- **Complete o seguinte**:
A. Segundo a reportagem sobre a exposição "São Paulo em Cena", quantos painéis de fotógrafos a mostra reúne?
B. Devolva sem alterações o trecho da reportagem sobre a exposição "São Paulo em Cena" que começa nas palavras "São 23 painéis" e termina depois de "pré-Revolução de 30?".

São Paulo, sexta-feira, 28 de abril de 1995
Próximo Texto | Índice

Drama urbano do cinema ressurge em fotos

INÁCIO ARAUJO
CRÍTICO DE CINEMA

A frase mais famosa a que o cinema nacional deu origem é, com toda certeza, esta: "Eu não vejo filme nacional". A exposição "São Paulo em Cena", projeto da Folha e do Banco Nacional que se abre na próxima terça-feira, no Espaço Banco Nacional de Cinema, trabalha na fenda aberta por essa afirmação.
São 23 painéis de fotógrafos da empresa Folha que reinterpretam 23 cenas de filmes que mostram aspectos da cidade de São Paulo desde 1929 ("Fragmentos de Vida") até 1994 ("Alma Corsária").
Com frequência, rejeitamos o cinema nacional como algo que não nos representa. Mas, como conhecer a São Paulo do fim dos anos 20, senão recorrendo a, por exemplo, "Fragmentos de Vida", de José Medina, que nos remete à São Paulo dos barões do café, pré-Revolução de 30?
A imagem bucólica de dois homens olhando para o Palácio das Indústrias (no Parque D. Pedro, região central) cria um quadro de estabilidade. O Palácio é mais que uma paisagem: é referência majestosa de um mundo feito para a permanência. Um mundo que desmoronaria a seguir.
Quando o fotógrafo Fabiano Ramos reconstrói essa cena de "Fragmentos", em 1995, a cidade mudou. O prédio é o mesmo, mas seu significado é bem outro. Procuramos o centro da cidade, e logo duvidamos: qual é o centro? A inquietação se introduz. Algo se deteriora nesse local que voltou a ser o centro simbólico da cidade (o Palácio hoje é sede da Prefeitura).
Um salto para 1957. Gianfrancesco Guarnieri corre em sua bicicleta pela av. Conselheiro Rodrigues Alves (Vila Mariana, zona Sul), em "O Grande Momento", de Roberto Santos.
Ao rever a célebre cena, o fotógrafo Luiz Novaes procura mostrar o que fica e o que muda: há novamente o homem (Flávio, filho de Guarnieri) e a bicicleta. Mas as semelhanças só acentuam a impossibilidade de reconhecer lugar. Elas produzem o estranhamento, ao mesmo tempo em que introduzem a história: nesse salto de 38 anos, a avenida, o homem, a bicicleta, tudo mudou.
Em "Desordem e Progresso", de 1988, Carlos Reichenbach mostra um homem caminhando entre os pombos que levantam vôo, no Pátio do Colégio (região central). O homem, o cenário e os animais não parecem integrar a mesma paisagem. Como se estivessem ali só para acentuar o convívio conflitivo do homem e seu meio.

- **Dados registrados**:
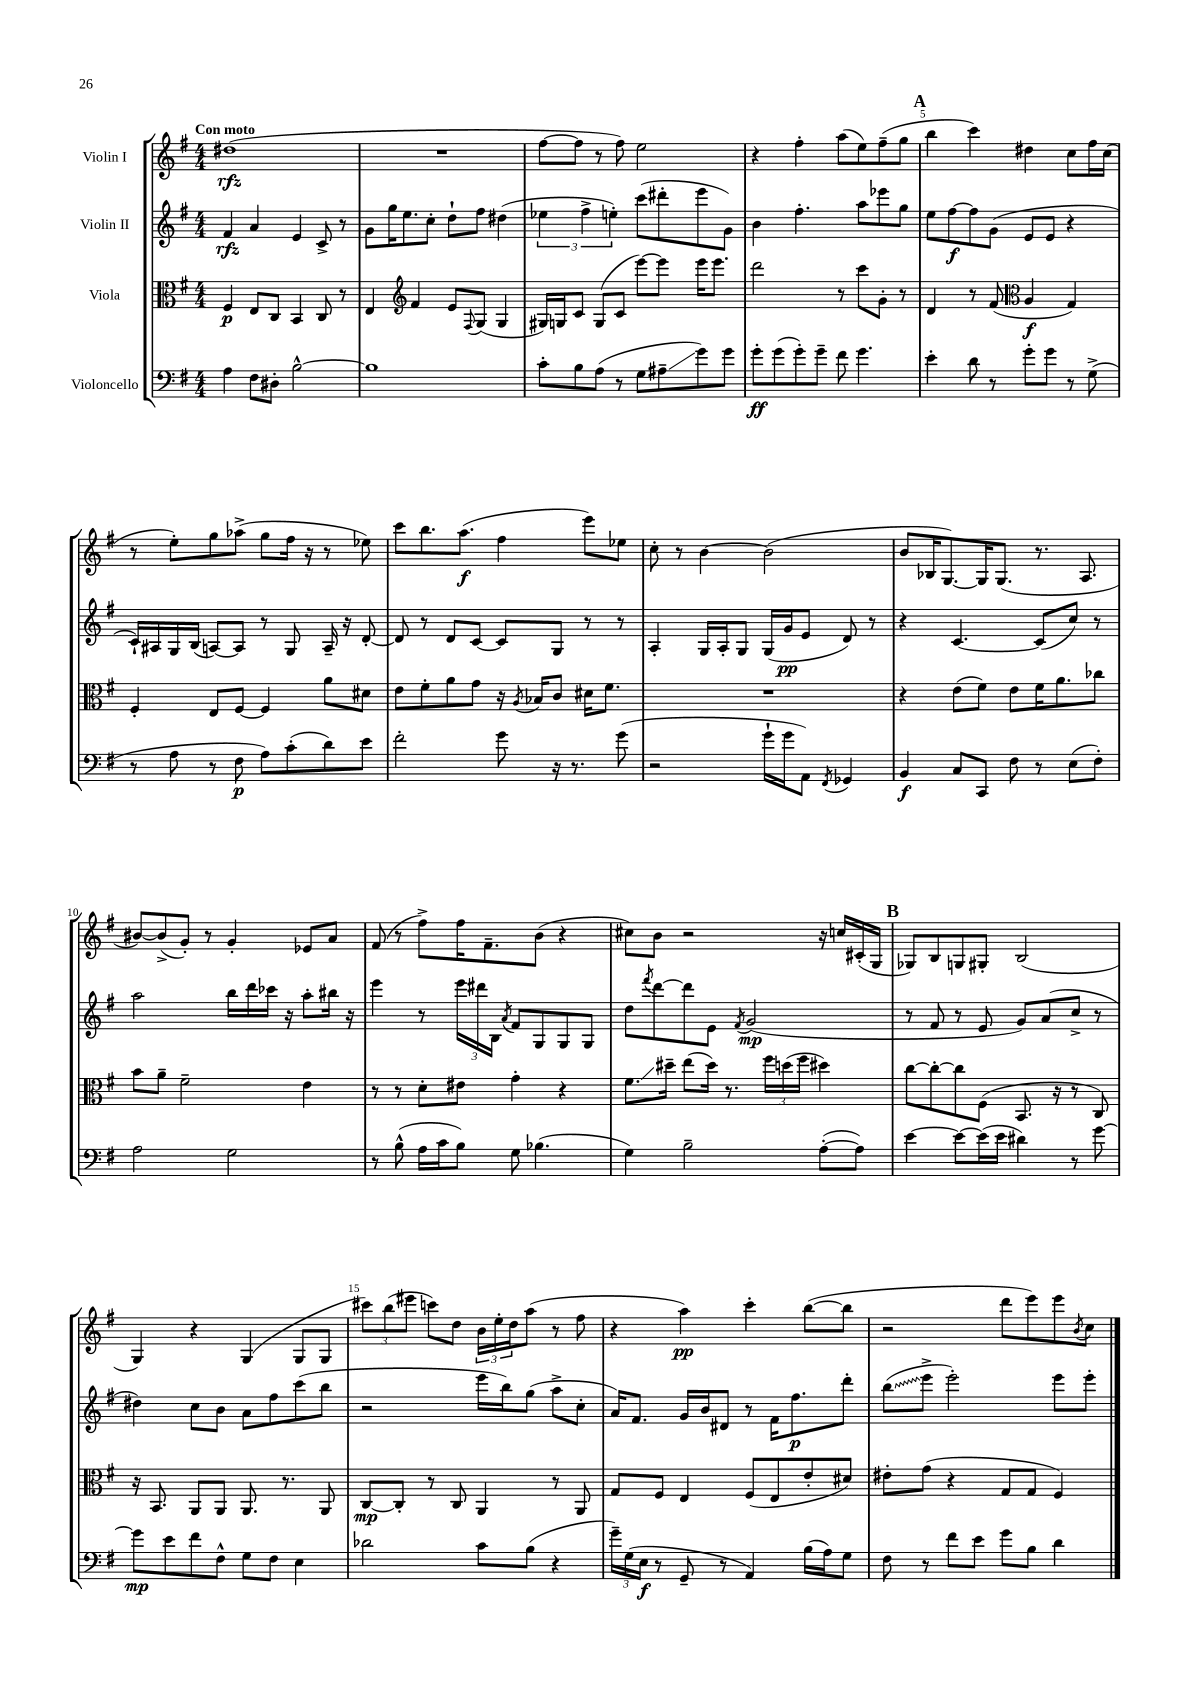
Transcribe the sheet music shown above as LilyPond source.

- **Respostas**:
A. 23 painéis de fotógrafos da empresa Folha.

B.
São 23 painéis de fotógrafos da empresa Folha que reinterpretam 23 cenas de filmes que mostram aspectos da cidade de São Paulo desde 1929 ("Fragmentos de Vida") até 1994 ("Alma Corsária").
Com frequência, rejeitamos o cinema nacional como algo que não nos representa. Mas, como conhecer a São Paulo do fim dos anos 20, senão recorrendo a, por exemplo, "Fragmentos de Vida", de José Medina, que nos remete à São Paulo dos barões do café, pré-Revolução de 30?